## REQUIRED WORK
Reproduce the passage of the stem cell research comment between "What I find" and "to obtain them?", inclusive.

## TEXT SEGMENT

==================================================

    What I find astonishing is that as soon as these new developments are made, there is an almost immediate cry to either downplay or discredit them. Whys is it that in order to be "real" ESCs, embryos have to be destroyed, according to some. I can't find it right now, but when I do, I'll post it, but I read a statement from a congressman when discussing the "alternative methods" bill, saying that anyone who supported the bill - which expands funding for stem cell research, even embryonic research if the embryos are not destroyed - an "enemy" of stem cell research. When, for many (thought certainly not all)proponents of ESC research, did the focus stop being ESC research and start being the necessity of destroying embryos to obtain them?

    By Blogger Will, at 6:05 PM  

  • I generally agree about those whose try to down play the alternative extraction techniques...there's a lot of that going on in Australia in the last day or so. (google news search: "stem cell australia")

==================================================

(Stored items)
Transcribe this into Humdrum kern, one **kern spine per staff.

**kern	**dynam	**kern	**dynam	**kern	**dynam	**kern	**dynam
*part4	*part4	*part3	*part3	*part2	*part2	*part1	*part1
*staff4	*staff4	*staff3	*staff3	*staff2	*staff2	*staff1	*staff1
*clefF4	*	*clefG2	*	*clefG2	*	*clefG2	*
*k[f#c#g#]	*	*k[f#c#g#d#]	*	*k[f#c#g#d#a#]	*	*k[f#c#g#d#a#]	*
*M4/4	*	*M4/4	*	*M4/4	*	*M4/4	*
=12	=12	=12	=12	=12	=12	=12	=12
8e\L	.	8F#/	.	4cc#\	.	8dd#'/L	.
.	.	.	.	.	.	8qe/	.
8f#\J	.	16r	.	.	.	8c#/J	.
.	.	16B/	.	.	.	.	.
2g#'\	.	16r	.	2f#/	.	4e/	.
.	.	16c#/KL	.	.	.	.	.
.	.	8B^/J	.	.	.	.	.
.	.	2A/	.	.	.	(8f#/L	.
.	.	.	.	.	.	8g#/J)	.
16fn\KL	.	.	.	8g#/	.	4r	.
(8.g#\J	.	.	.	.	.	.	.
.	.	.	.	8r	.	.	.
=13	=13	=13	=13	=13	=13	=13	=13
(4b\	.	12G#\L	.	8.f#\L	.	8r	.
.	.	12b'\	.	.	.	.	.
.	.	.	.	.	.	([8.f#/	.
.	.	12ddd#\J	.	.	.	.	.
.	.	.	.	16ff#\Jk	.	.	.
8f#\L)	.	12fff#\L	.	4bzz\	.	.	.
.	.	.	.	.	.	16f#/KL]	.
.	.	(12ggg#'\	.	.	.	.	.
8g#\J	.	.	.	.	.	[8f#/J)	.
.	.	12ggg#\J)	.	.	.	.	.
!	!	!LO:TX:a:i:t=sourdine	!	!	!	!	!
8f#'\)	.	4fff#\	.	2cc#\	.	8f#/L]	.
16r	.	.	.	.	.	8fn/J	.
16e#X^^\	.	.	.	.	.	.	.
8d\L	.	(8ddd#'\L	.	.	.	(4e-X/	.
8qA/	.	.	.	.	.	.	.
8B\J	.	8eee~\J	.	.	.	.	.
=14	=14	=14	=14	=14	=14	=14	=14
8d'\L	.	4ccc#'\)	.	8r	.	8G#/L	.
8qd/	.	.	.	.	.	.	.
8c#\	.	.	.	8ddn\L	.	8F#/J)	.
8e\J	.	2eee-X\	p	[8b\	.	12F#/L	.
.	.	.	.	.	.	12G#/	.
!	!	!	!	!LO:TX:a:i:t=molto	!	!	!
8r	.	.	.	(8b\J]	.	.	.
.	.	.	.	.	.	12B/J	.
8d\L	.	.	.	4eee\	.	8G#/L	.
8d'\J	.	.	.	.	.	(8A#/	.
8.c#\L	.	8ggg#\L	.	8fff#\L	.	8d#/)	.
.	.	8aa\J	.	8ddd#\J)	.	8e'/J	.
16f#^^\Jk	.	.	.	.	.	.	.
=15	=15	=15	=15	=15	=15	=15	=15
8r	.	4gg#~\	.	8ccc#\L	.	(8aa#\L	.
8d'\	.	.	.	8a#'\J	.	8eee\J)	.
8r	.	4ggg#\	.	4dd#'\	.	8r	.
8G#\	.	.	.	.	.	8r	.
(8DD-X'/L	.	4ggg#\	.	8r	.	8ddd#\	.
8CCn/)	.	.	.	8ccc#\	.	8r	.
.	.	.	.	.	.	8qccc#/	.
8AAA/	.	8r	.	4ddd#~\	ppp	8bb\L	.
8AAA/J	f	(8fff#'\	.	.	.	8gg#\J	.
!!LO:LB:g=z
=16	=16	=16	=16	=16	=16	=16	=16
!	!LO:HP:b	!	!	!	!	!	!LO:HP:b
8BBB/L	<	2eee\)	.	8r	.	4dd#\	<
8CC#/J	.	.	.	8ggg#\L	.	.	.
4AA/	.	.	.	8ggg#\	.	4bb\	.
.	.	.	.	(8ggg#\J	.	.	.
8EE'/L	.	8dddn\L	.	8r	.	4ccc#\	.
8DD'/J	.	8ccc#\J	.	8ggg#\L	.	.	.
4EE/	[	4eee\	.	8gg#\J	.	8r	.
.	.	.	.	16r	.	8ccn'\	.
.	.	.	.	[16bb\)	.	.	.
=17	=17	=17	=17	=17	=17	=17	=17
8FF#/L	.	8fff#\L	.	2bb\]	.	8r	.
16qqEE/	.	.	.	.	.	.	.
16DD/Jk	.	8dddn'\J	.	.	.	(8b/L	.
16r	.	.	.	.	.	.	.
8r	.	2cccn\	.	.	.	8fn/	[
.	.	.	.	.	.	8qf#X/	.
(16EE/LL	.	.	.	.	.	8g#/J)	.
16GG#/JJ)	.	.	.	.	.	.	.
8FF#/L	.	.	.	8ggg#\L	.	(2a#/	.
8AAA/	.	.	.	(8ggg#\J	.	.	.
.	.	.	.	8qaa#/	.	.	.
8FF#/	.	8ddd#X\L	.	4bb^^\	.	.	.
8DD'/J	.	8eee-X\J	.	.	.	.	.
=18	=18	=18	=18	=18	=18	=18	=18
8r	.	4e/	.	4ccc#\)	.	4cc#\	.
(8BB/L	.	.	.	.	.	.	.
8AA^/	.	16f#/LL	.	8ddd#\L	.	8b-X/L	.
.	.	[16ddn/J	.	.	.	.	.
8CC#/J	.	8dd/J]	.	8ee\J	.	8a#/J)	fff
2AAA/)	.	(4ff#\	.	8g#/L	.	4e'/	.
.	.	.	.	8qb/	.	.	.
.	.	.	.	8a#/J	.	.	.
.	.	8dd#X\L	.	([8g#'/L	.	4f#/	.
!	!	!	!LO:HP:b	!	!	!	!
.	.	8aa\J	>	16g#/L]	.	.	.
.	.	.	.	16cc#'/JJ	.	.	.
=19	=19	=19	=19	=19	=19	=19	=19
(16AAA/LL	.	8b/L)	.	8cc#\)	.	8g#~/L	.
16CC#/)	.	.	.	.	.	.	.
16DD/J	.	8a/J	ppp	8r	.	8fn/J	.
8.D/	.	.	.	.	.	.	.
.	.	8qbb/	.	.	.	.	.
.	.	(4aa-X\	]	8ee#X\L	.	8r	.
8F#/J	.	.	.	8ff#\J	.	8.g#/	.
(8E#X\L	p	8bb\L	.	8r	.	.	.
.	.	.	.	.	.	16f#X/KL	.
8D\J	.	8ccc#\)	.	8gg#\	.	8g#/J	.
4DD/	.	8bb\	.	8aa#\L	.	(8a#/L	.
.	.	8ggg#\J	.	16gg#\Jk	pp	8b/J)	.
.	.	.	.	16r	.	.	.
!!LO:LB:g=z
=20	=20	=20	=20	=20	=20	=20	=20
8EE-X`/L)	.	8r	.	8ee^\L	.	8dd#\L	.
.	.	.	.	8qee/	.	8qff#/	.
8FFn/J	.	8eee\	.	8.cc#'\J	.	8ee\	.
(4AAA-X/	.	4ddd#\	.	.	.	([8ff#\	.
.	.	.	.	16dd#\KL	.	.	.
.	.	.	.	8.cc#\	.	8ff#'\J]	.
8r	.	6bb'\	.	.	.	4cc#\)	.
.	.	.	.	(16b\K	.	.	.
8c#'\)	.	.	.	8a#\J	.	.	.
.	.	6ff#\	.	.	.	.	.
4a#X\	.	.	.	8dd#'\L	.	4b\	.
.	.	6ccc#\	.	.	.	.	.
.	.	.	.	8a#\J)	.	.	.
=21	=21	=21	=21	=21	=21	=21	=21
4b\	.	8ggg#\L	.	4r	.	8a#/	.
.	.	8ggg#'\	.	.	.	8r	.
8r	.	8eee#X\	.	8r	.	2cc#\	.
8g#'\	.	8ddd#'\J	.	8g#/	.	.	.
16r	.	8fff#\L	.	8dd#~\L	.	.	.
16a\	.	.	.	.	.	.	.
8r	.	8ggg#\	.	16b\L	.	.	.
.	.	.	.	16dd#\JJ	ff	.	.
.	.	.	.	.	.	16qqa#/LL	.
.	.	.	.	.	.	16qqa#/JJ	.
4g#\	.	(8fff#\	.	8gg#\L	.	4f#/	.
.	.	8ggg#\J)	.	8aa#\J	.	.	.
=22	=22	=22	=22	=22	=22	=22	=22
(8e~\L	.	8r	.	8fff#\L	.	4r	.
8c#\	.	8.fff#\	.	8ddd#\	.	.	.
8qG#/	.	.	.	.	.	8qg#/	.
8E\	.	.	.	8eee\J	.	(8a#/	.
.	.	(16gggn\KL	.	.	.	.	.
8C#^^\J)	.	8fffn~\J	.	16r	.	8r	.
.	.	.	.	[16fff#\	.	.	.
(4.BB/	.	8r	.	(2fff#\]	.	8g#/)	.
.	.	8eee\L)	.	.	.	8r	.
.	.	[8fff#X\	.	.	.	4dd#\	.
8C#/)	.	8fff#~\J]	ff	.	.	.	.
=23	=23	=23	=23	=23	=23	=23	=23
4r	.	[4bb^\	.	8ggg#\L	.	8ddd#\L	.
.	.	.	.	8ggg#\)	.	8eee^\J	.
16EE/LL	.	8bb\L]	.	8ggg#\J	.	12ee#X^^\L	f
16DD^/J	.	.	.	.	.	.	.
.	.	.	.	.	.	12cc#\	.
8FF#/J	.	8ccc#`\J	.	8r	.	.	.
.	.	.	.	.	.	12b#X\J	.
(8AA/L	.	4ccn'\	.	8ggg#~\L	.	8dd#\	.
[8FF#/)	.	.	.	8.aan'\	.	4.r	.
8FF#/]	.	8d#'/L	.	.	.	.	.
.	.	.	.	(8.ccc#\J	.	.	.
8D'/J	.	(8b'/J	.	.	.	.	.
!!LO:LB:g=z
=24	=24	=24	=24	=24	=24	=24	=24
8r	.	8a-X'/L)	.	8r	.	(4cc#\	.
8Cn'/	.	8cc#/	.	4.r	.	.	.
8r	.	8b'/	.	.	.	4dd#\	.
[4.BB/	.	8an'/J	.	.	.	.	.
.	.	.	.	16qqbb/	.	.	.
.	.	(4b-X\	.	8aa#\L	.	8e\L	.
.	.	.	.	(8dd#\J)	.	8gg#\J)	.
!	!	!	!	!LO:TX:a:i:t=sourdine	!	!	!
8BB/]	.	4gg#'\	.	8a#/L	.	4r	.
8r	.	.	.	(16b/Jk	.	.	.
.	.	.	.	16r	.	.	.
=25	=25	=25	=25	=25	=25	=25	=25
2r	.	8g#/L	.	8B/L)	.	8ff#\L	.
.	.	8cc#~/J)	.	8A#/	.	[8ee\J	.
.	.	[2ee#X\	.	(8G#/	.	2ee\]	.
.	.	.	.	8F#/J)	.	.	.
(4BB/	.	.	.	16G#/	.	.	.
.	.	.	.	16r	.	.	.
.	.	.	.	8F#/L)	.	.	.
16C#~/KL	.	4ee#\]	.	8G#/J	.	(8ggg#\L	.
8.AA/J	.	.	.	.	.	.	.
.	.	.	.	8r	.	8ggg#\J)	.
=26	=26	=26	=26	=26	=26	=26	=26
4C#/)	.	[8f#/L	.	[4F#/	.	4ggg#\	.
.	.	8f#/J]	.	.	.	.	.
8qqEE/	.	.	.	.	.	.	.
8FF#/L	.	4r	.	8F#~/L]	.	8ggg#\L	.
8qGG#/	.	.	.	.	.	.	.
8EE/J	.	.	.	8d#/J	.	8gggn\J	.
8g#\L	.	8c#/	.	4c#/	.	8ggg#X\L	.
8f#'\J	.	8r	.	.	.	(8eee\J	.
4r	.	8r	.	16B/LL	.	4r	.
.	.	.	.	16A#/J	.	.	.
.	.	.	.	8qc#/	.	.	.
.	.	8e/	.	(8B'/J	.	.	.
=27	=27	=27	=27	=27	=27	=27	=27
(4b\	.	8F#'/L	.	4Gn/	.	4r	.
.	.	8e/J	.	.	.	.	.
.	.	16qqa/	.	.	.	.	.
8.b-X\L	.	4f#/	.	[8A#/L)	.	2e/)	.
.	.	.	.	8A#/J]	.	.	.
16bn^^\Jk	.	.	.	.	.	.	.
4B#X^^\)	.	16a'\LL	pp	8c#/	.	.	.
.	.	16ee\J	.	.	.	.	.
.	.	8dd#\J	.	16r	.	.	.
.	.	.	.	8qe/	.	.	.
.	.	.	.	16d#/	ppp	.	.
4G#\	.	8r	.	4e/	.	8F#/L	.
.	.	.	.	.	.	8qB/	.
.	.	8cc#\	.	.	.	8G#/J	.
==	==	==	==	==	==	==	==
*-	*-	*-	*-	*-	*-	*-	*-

==================================================

## YOUR SOLUTION
What I find astonishing is that as soon as these new developments are made, there is an almost immediate cry to either downplay or discredit them. Whys is it that in order to be "real" ESCs, embryos have to be destroyed, according to some. I can't find it right now, but when I do, I'll post it, but I read a statement from a congressman when discussing the "alternative methods" bill, saying that anyone who supported the bill - which expands funding for stem cell research, even embryonic research if the embryos are not destroyed - an "enemy" of stem cell research. When, for many (thought certainly not all)proponents of ESC research, did the focus stop being ESC research and start being the necessity of destroying embryos to obtain them?